Crop insurance is key to maintain in the farm bill, he adds. “We have to educate Congress on the importance of crop insurance to producers. Crop insurance is mandatory when financial institutions set lines of credit. Lenders look at it. When producers are looking to secure loans, crop insurance is key.”
Title 1 payments
He said Title I payments also need re-evaluated. “The Title I payments set on prices in 2012 are not related to the prices we have today. For Texas, a $4 per bushel minimum cost of production is no longer relevant as it was in 2012. The minimum production cost is closer to $6 bushel. The current $3.70 reference price offers no protection.
“We are explaining that to new members of Congress and trying to get experienced legislators to weigh in. Four House Ag Committee members are from Texas; not one of them was in Congress when the last farm bill passed.”
Gibson said a lot of issues that have nothing to do with farm legislation make it hard to do anything with a farm bill. “A lot of things have to fall in place before we can start talking about a farm bill. This session is reminiscent of the 2002 bill when Representatives Larry Combest and Charlie Stenholm got the money into the farm bill to fix the problems.”
That across-the-aisle cooperation is harder to achieve today, Gibson said.
Among the key issues Congress will deal with before they turn to farm legislation are inflation and the debt ceiling.
Farmers need assurance that they have an adequate safety net, Gibson said. “Farmers make long-term commitments on short-term rules.”
Efforts to control aflatoxin in Central and South Texas have been held up, Gibson said, as the EPA worked out license issues. “They’ve been working on a new product for 10 years and are supposed to be done in July.
“We’re also watching the atrazine issue, with EPA reviewing and reassessing. Many producers blend atrazine with other herbicides. If we lose it, that will be an issue. The EPA is moving slowly.
“We have a lot of things on our plate.” Gibson said. “A big one is the GMO issue with Mexico. Mexico’s President said he wanted to stop importing GMO corn. He backtracked to ban only human consumption GMO corn. That still creates problems for South Texas, which exports directly to Mexico. If we lose that demand, it will hurt prices. We’re working with legislators to resolve the issue.”
He said paperwork is underway to get a resolution through the dispute process. “The Trade Ambassador and Secretary of Agriculture are in discussion with Mexican officials. It’s a moving target, but we have to get a resolution before the end of 2023. If we take it into 2024, it will be this year’s crop that’s hurt.
“This is a political issue,” he said, “not a scientific one.”
Texas corn planting
There is nothing political about Texas weather and the effects on 2023 planting. “We’re waiting on the weather to tell us what to do,” Gibson said.
“They have a good corn crop started from the Lower Rio Grande Valley to the Red River, from South Texas to North Central.”

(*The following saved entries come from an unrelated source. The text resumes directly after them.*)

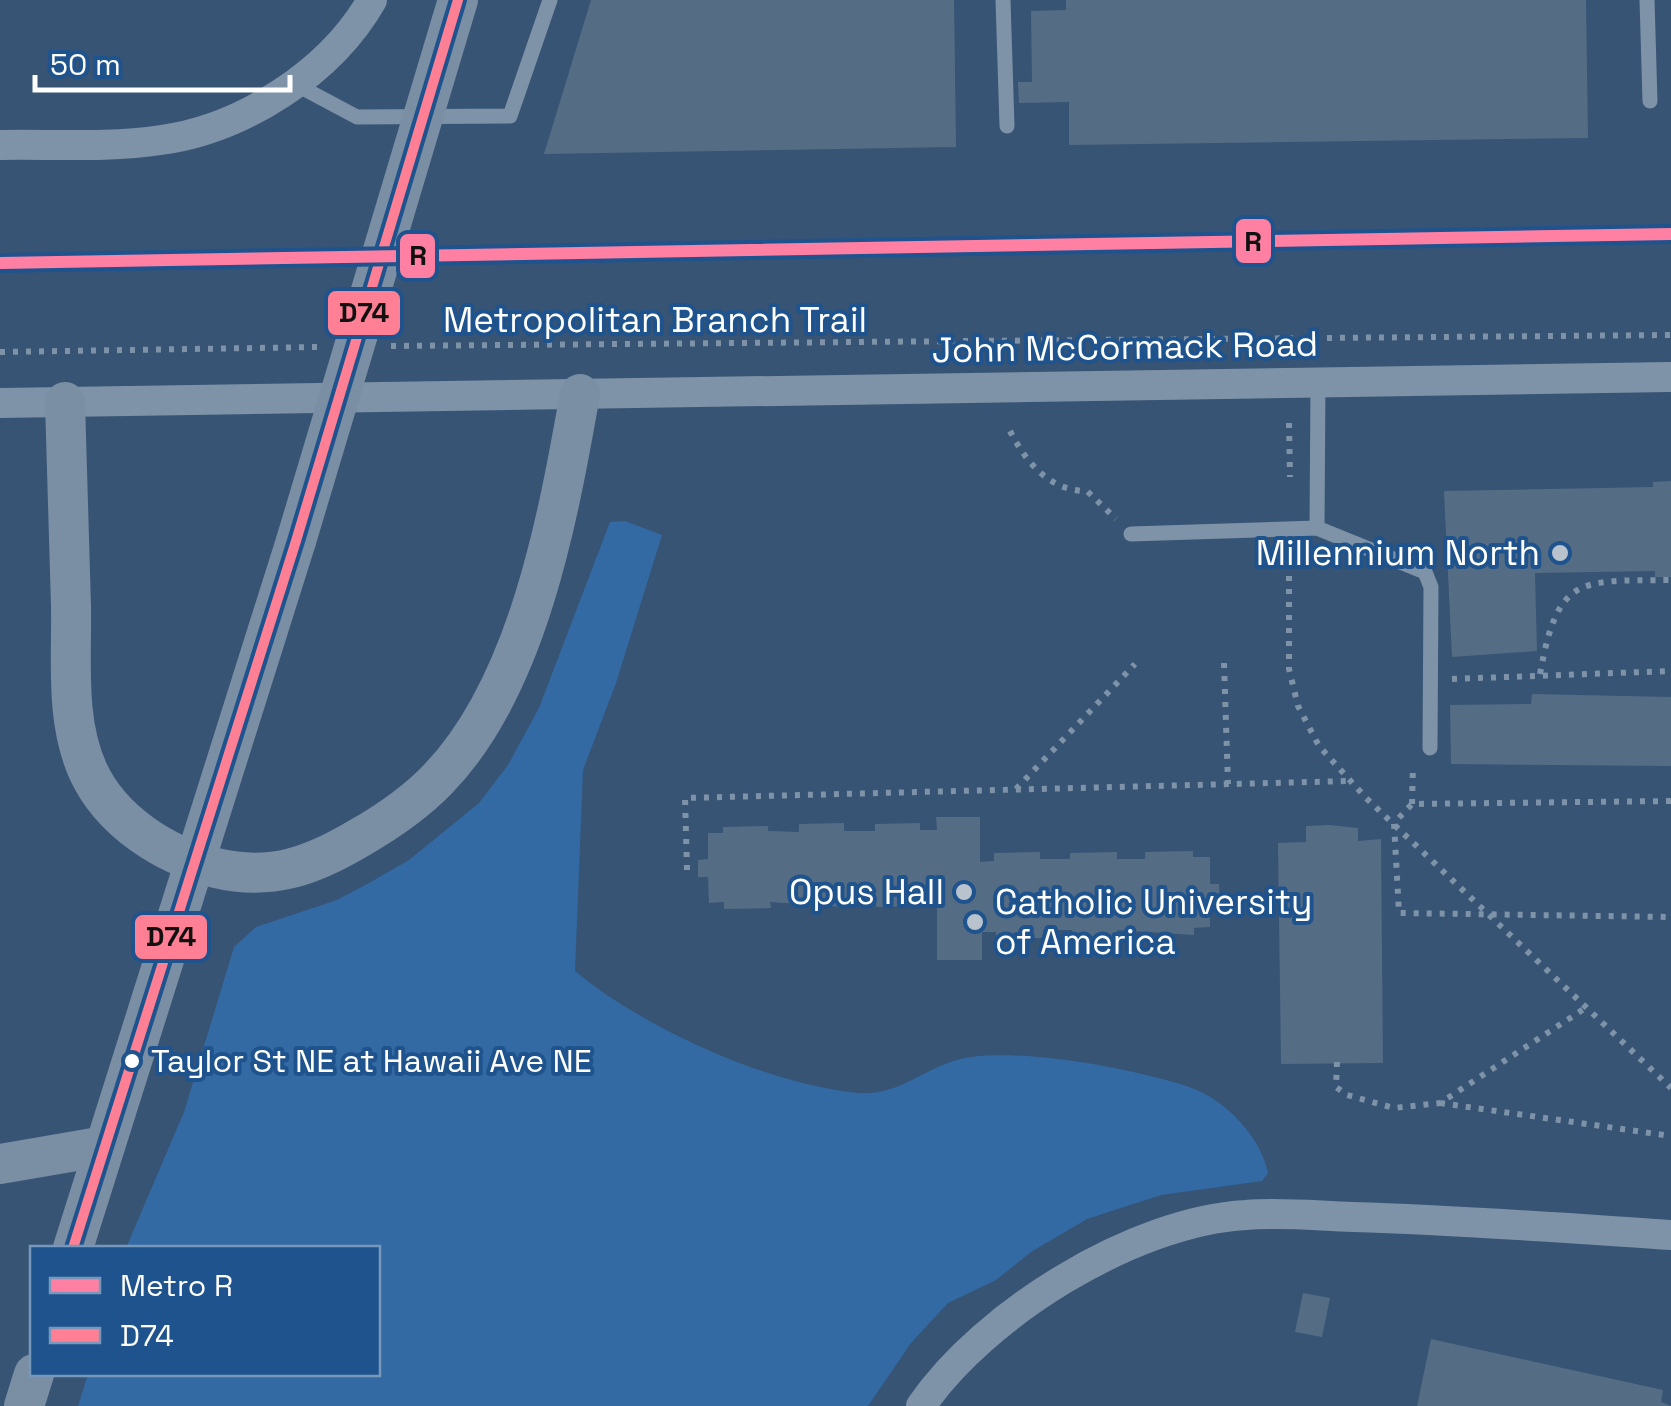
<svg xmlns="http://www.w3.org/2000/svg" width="1671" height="1406" viewBox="0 0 1671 1406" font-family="'Space Grotesk',sans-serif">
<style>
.green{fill:#336aa3}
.building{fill:#556c85}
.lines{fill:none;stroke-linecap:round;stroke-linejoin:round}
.path{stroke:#7e93a7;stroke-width:6;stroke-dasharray:5 8;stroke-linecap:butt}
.lane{stroke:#7e93a7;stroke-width:15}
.street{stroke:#7e93a7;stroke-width:30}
.secondary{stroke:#7a8ea4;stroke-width:40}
.secondary-bridge{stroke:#7a8ea4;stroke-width:40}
.bus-1-casing{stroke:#1e538d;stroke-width:18}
.bus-1{stroke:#ff8094;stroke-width:10}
.metro-1-casing{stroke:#1e538d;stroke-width:20}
.metro-1{stroke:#ff80a3;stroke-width:12}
.poi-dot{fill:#b9c3ce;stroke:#1e538d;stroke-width:4}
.bus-dot{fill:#fff;stroke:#1e538d;stroke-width:4}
.labels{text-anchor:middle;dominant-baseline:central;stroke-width:8;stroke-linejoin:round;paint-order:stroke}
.bus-label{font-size:32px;fill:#fff;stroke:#1e538d;text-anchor:start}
.street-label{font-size:35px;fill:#fff;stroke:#1e538d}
.poi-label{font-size:35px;fill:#fff;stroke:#1e538d;text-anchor:end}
.line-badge{stroke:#1e538d;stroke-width:4}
.pale-badge-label{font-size:28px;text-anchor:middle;font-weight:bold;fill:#111}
</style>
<rect width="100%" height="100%" fill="#375474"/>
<path class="green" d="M625 521 662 535 616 683 583 770 575 971C643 1028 769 1085 858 1093 898 1096 921 1070 957 1060 1010 1045 1136 1069 1189 1087 1225 1099 1261 1137 1268 1173L1262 1181 1161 1195 1087 1219 1031 1252 996 1280 948 1303 911 1343 868 1406H78L88 1374H378V1248H126L184 1112 234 947 256 927 337 900 369 883 409 860 479 803 508 765 539 708 610 522Z"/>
<g class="building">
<polygon points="591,0 954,0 956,147 544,154"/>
<polygon points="1066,0 1586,0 1588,138 1069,145 1069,102 1019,103 1018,82 1032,82 1031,11 1066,10"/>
<polygon points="1671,481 1671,577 1655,577 1655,571 1535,573 1537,651 1452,657 1444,491 1653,487 1653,482"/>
<polygon points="1532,694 1671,697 1671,766 1451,764 1450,705 1531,704"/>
<polygon points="936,817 980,817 980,862 994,861 994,853 1040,852 1040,859 1070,859 1070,853 1117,852 1117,859 1145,859 1145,852 1193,851 1193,857 1210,857 1210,884 1219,884 1220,901 1210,901 1210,927 1194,928 1194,935 1117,930 1117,936 1072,937 1072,930 1043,930 1043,938 996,938 996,932 982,932 982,960 937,960 937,899 922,900 922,906 876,907 876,900 846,900 845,907 770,902 771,908 724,909 724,902 709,903 708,877 698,877 698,860 708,859 708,833 723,833 723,827 768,826 768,831 799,832 799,824 844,823 844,831 875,831 875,824 920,823 920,830 937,830"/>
<polygon points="1329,825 1358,828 1358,841 1381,839 1383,1063 1281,1064 1278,843 1306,842 1306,826"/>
<polygon points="1303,1293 1330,1298 1322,1337 1295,1332"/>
<polygon points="1431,1339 1663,1390 1661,1402 1671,1406 1417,1406"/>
</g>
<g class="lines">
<g class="path">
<polyline points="391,346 1671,335"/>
<polyline points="0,352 319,347"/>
<polyline points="1289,423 1290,477"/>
<path d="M1010 431C1026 462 1049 491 1087 491L1116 519"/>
<polyline points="1289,550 1289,669 1298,706 1319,746 1366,798 1671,1088"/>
<polyline points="1224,663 1228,784"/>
<path d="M1540 674C1558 575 1578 581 1671 580"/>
<polyline points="1452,679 1671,671"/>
<polyline points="1016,789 1135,664"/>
<polyline points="1671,801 1412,804 1394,823 1399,913 1671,917"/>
<polyline points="1412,804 1413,765"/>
<polyline points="687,870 685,798 1350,781"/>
<polyline points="1337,1062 1336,1087 1347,1095 1394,1108 1440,1103 1587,1007"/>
<polyline points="1440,1103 1671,1136"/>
</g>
<g class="lane">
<polyline points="1003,0 1007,126"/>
<polyline points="1647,0 1650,101"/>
<polyline points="295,84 357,117 510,116 550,0"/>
<polyline points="1317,528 1318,381"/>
<polyline points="1131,534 1317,528 1425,572 1431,587 1430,748"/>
</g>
<g class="street">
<path d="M0 145C53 144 108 148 161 140 243 129 331 72 372 0"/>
<polyline points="0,403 1671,377"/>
<path d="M921 1406C984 1314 1134 1221 1246 1215 1281 1212 1318 1216 1353 1217 1459 1220 1565 1228 1671 1235"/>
</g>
<g class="secondary">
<path d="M65 402C67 470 69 538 71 606 72 660 65 720 88 771 111 821 164 855 216 868 271 881 312 866 359 838 387 822 415 803 438 779 528 686 558 518 580 394"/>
<polyline points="0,1164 105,1146"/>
<polyline points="73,1248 296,541"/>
<polyline points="24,1406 34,1374"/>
</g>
<polyline class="secondary-bridge" points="296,541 458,0"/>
<defs>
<polyline id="bus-1" points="73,1248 296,541 458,0"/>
</defs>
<use href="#bus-1" class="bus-1-casing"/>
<use href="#bus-1" class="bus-1"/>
<defs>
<polyline id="metro-1" points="0,263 1671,234"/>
</defs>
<use href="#metro-1" class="metro-1-casing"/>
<use href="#metro-1" class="metro-1"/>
</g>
<g class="poi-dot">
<circle cx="1560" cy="553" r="10"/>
<circle cx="964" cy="892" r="10"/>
<circle cx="975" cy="922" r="10"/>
</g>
<circle class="bus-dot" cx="132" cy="1061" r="9"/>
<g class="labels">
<g class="bus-label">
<text x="151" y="1061">Taylor St NE at Hawaii Ave NE</text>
</g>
<g class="street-label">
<text x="655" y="320">Metropolitan Branch Trail</text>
<text transform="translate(1125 347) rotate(-1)">John McCormack Road</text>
</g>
<g class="poi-label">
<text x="1540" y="553">Millennium North</text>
<text x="944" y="892">Opus Hall</text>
<text x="995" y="902" text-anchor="start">Catholic University<tspan x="995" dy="40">of America</tspan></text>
</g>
</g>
<g class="line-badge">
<rect x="1234" y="217" width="39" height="48" rx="10" fill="#ff80a3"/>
<rect x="398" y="232" width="39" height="48" rx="10" fill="#ff80a3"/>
<rect x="326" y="289" width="76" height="48" rx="10" fill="#ff8094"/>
<rect x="133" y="913" width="76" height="48" rx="10" fill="#ff8094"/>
</g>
<g class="pale-badge-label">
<text x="1253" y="251">R</text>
<text x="418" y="265">R</text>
<text x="364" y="322">D74</text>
<text x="171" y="946">D74</text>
</g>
<rect x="30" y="1246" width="350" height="130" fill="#1e538d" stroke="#7898bb" stroke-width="2.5"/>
<rect x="50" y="1278" width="50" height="15" fill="#ff80a3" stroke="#7898bb" stroke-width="2.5"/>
<text x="120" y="1296" font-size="30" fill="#ffffff">Metro R</text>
<rect x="50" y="1328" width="50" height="15" fill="#ff8094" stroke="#7898bb" stroke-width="2.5"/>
<text x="120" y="1346" font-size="30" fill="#ffffff">D74</text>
<path d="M35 75v15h255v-15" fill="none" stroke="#ffffff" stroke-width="5"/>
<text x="50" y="75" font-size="30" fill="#ffffff" stroke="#1e538d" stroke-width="8" paint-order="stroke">50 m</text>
</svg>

He said some producers “struggled to plant, got moisture to get a stand and some rain afterward. Conditions look better than they did last year in that part of the state. The High Plains and Panhandle remain exceedingly dry, so very little corn has been planted. Producers will wait until the first of May and into June. Some are pre-watering, but the soil is so dry it takes a lot of water to get land ready to plant.”
Gibson said the season started off rough in the LRGV, but “They got some rain and the crop looks decent. Producers will be concerned with irrigation water allotments to finish the crop.
“The Coastal Bend through Central Texas got the crop in on time. It was too wet when producers wanted to plant north of Dallas. Recently, that area has had beneficial rains.”
Gibson said Texas’ intended planting figures increased this year but are “still in up the air. I think we will get close to 2 million acres, maybe a little more. Some areas in East Texas were wet last fall and didn’t get wheat planted, leading to increased corn acres in the area.
“Also, some producers in Central Texas switched to corn with prices more favorable than cotton. Final plantings could be a little lower, depending on the High Plains — unless they get significant rain. Producers there will plant what they can handle adequately with available irrigation water.”
Gibson said the corn market looks good, although the price dropped in late April. “December corn is hanging around $5.50.
“We see some challenges in the market. We have to see what happens with planting outside of Texas. That moves the market. The Midwest has received good moisture. If they plant timely, that will put more pressure on the market.”
Gibson said decreased demand weighs on corn prices. “Livestock numbers are down, especially cattle. Export numbers are lower. Increased demand for corn would boost markets.”
As spring transitions into summer, Gibson sees little respite as he keeps tabs on weather, markets, and legislative issues.